The reply should contain all the data below, repeated exactly, and none of the images.

═══ Dataset extract

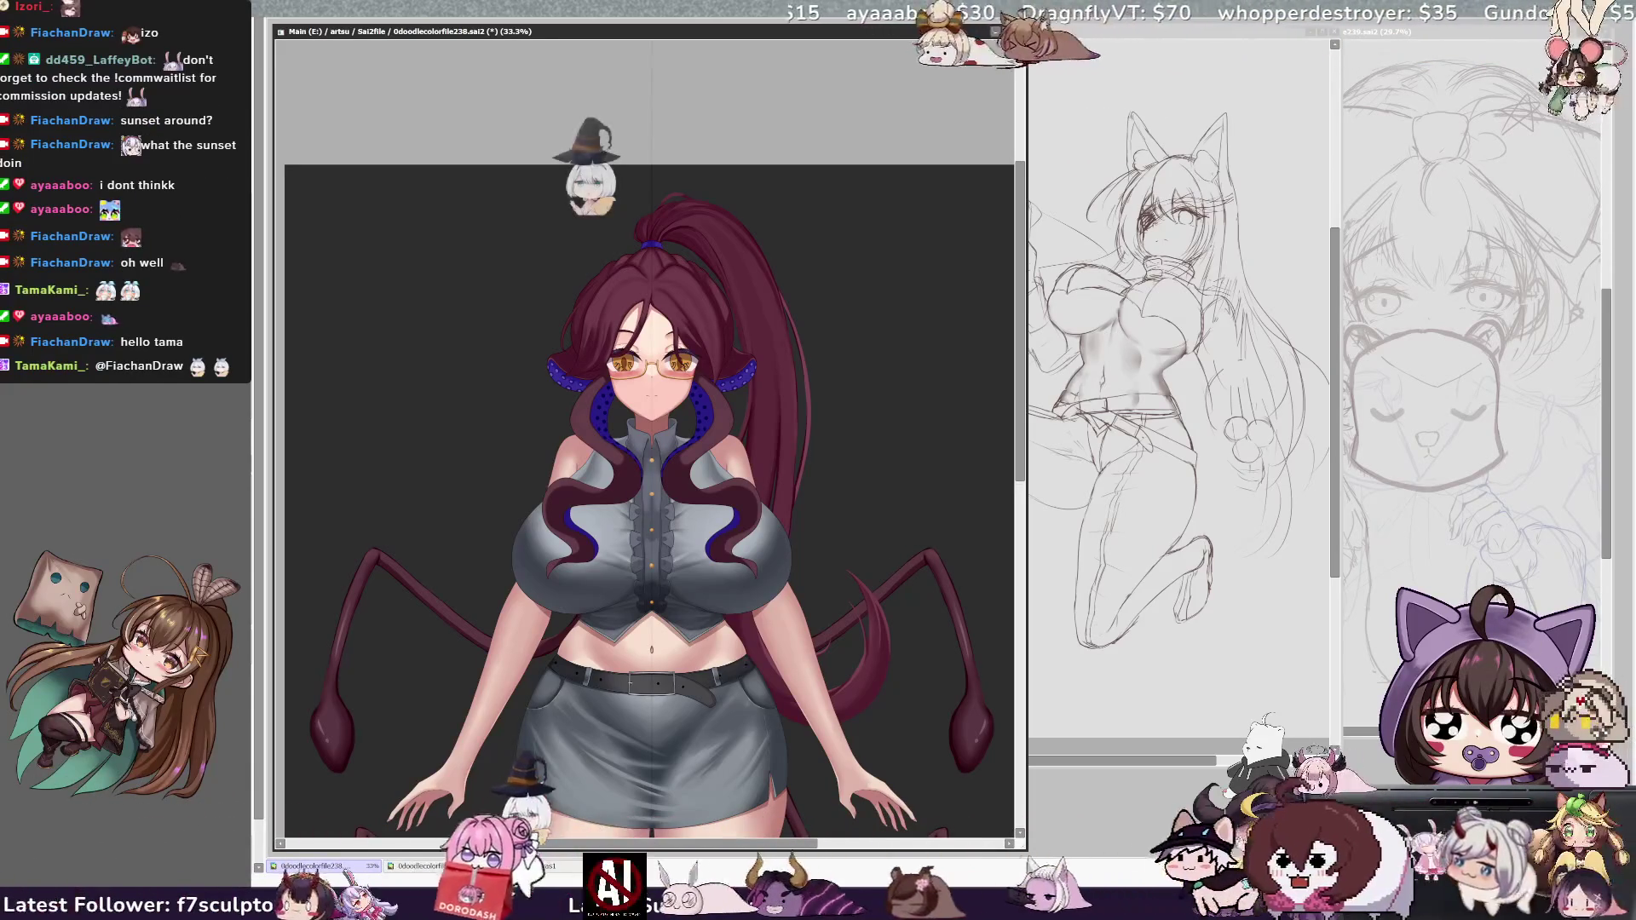
# Zoom back in to 75% on the blushing face.
pyautogui.press('Page_Up')
pyautogui.press('Page_Up')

══════

▸ Response area
# Zoom back in to 75% on the blushing face.
pyautogui.press('Page_Up')
pyautogui.press('Page_Up')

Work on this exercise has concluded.